Now, this is a mind-trip. Made in Spain, The Machinist follows Trevor Reznik (a severely underweight Christian Bale) as he lives through a year without sleeping. He encounters one problem after another: being involved in two work accidents, a load of bloody fish heads in his freezer, a seeming stalker, a demented carnival ride and the aforementioned year without sleep. But it is really a year? We know, in reality, that a person can not survive for very long without sleep, let alone operate a car or heavy machinery without catching a ZZZ here or there. So that begs the question: what is making him think it's been a year? We definately don't see the passage of a year on the screen. Some event is making Trevor hallucinate and believe things that are not real.
I expected something completely different when I popped The Machinist in the player. I thought it was going to be a serial killer-type thriller, not a psychological thriller. Is it a bad movie? No. Is there some other layer I'm probably not understanding? Most definately.

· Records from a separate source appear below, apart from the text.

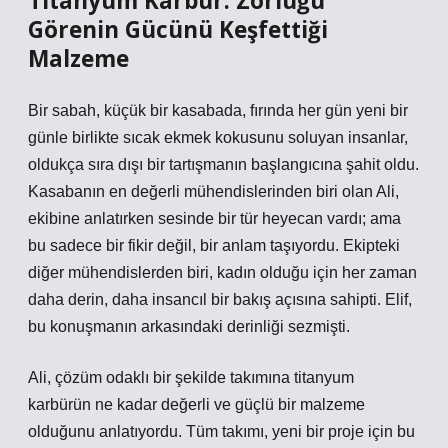
Titanyum Karbür: Zorluğu
Görenin Gücünü Keşfettiği
Malzeme
Bir sabah, küçük bir kasabada, fırında her gün yeni bir
günle birlikte sıcak ekmek kokusunu soluyan insanlar,
oldukça sıra dışı bir tartışmanın başlangıcına şahit oldu.
Kasabanın en değerli mühendislerinden biri olan Ali,
ekibine anlatırken sesinde bir tür heyecan vardı; ama
bu sadece bir fikir değil, bir anlam taşıyordu. Ekipteki
diğer mühendislerden biri, kadın olduğu için her zaman
daha derin, daha insancıl bir bakış açısına sahipti. Elif,
bu konuşmanın arkasındaki derinliği sezmişti.
Ali, çözüm odaklı bir şekilde takımına titanyum
karbürün ne kadar değerli ve güçlü bir malzeme
olduğunu anlatıyordu. Tüm takımı, yeni bir proje için bu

I can mesh a lot of the things Trevor experiences to being a hallucination or daydream of some kind. The one I can't is when he's taking the picture at the carnival. Why does he see someone else? I get that he's placing the mother and child from the end into his life (<-- that's a little oddly put, but I don't want to spoil the end), but from what I remember, he saw someone else in their place also.
It's shot and acted extremely well. Nothing calls attention to itself, except the lack of any meat on Bale's bones. People, he looks like a skeleton--horrible, nasty, hungry...but real. There is no way this part of the movie would have worked without the actor losing the pounds. It's still grotesque, though.